I opened the mail to find a medical bill for some lab studies on a family member. Total billings from “Laboratory Corporation of America” for 8 line items of services was $568.50. The adjustments by our insurance carrier, United Healthcare, were a total of $495.56, leaving a remaining balance of $72.94 on which the carrier paid $58.35, leaving a balance payable by us of $14.49.
What does this mean to those who don’t spend much time thinking about this? It is quite simple. The lab, a large national company, billed $568.50, the retail price that they decided to charge, which had we lacked insurance, we would have been expected to pay. The discount was 87% of charges, which means that the carrier used some sort of fee schedule, which is acceptable to the lab as a member of their network, to determine what was likely “usual and customary.” I sampled one of the line items that was charged at $219.00, and while my carrier permitted $21.71, the maximum that Medicare would permit was $16.99. So my carrier is generous compared to Medicare, paying about 27% more.

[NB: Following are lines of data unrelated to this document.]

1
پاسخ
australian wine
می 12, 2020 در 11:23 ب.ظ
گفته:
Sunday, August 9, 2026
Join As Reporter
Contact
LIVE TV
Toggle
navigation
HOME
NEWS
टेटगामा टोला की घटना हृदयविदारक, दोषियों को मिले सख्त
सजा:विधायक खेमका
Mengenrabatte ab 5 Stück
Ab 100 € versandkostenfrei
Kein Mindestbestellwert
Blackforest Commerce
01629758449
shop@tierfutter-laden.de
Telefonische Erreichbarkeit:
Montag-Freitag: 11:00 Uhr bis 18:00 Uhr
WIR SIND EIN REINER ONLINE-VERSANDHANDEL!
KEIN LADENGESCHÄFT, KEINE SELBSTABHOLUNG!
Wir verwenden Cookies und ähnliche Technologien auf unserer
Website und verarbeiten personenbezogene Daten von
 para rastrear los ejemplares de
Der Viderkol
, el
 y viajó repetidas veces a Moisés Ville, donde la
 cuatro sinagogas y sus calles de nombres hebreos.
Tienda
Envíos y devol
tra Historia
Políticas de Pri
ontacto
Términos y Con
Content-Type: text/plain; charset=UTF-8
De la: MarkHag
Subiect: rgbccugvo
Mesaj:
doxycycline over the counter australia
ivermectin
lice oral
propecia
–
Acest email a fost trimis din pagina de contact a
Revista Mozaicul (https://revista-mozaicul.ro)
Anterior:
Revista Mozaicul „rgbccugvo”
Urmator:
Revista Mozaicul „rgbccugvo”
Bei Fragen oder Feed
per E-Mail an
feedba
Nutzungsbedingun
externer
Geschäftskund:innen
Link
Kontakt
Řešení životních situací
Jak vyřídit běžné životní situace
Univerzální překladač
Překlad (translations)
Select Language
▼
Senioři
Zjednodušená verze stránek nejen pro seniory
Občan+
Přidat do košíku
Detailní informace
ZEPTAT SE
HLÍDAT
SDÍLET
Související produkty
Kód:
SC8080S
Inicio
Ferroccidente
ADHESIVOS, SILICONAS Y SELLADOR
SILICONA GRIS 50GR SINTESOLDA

Why does the lab charge so much relative to what they get from carriers? Because they can. They can make up any number they wish, but clearly are thriving and surviving on actual payments that are 15% or less of what they charge. The small number of uninsured or underinsured, those least able to pay, are getting billed six times or more what their insured neighbors or retired relatives on Medicare are expected to pay.

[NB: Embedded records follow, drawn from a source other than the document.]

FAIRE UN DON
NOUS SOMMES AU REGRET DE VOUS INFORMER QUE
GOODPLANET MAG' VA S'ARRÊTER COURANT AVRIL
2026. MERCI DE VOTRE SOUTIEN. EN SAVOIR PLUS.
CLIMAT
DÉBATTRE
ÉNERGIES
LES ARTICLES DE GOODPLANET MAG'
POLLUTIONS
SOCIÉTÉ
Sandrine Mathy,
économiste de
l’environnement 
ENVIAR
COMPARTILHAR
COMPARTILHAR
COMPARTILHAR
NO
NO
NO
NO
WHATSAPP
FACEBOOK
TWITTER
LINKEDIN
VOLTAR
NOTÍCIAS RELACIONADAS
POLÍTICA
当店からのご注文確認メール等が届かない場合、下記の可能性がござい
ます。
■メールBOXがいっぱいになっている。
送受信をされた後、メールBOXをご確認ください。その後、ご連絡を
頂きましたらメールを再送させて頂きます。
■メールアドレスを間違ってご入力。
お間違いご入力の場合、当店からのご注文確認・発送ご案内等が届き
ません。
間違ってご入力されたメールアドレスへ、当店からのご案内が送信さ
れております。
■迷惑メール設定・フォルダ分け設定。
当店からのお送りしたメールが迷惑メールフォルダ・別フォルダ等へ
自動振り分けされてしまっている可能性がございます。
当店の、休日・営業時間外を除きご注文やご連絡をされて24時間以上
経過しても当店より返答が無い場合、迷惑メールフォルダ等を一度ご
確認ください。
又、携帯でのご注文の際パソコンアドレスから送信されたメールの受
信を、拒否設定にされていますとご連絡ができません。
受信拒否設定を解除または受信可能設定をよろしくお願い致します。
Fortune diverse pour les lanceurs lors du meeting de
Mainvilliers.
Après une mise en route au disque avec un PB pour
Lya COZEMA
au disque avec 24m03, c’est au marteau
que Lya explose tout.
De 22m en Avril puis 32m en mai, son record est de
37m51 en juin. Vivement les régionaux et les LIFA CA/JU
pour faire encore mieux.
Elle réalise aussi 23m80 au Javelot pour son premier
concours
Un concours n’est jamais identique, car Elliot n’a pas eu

What if the person in the check-out line buying the same basket of groceries was asked to pay 6 times more than the person in the next aisle because of where they work, or because they are younger, older, or for any other reason? Would we stand for this? Why do we permit this?
That the real prices differ from billed is a given in health care. I am accustomed to seeing discounts of 40% or so. But 87% is a new one that reflects, to my view, flagrant behavior that must be called out and must be stopped.
Lyn Carlsen says
In California, there was a case of a man w/o insurance having an aneurysm repaired. The hospital billed 140K. He second-mortgaged his house to pay, then sued. Since the hospital wd settle for 20K from its largest insurance contract, he argued that the hospital shd be willing to accept that amt in cash from him for the same services. It resulted in a law being passed to force hospitals to do exactly that. If more states’ (or federal) law were changed in this way, it wd be an improvement in the payment systems for those w/o coverage. Not perfect, mind you, but an improvement.